[What is needed]
Return the data verbatim, without pictures.

[Source material]
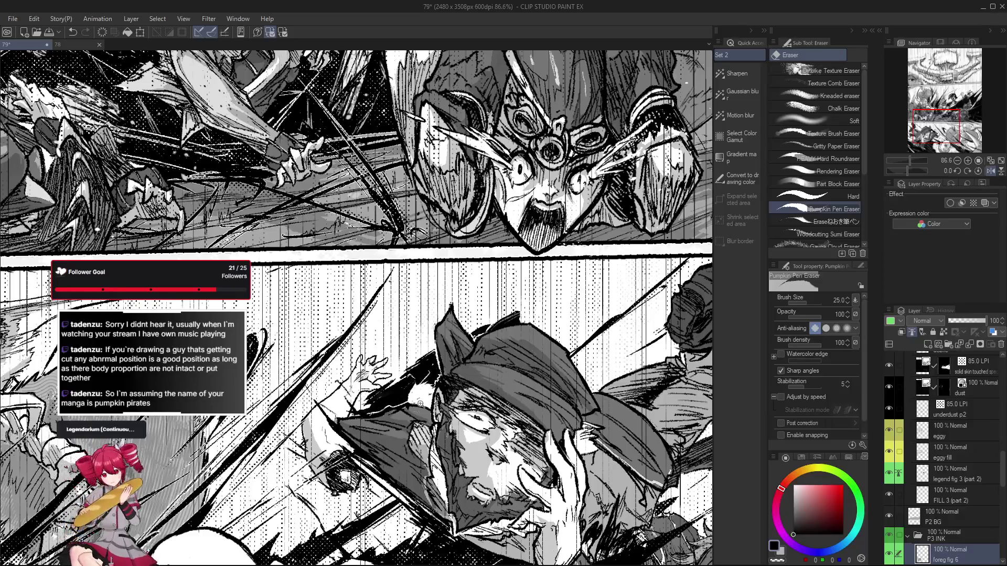
scroll(420, 403, "down", 5)
scroll(420, 404, "up", 5)
scroll(417, 394, "up", 1)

[Finished task]
scroll(420, 403, "down", 5)
scroll(420, 404, "up", 5)
scroll(417, 394, "up", 1)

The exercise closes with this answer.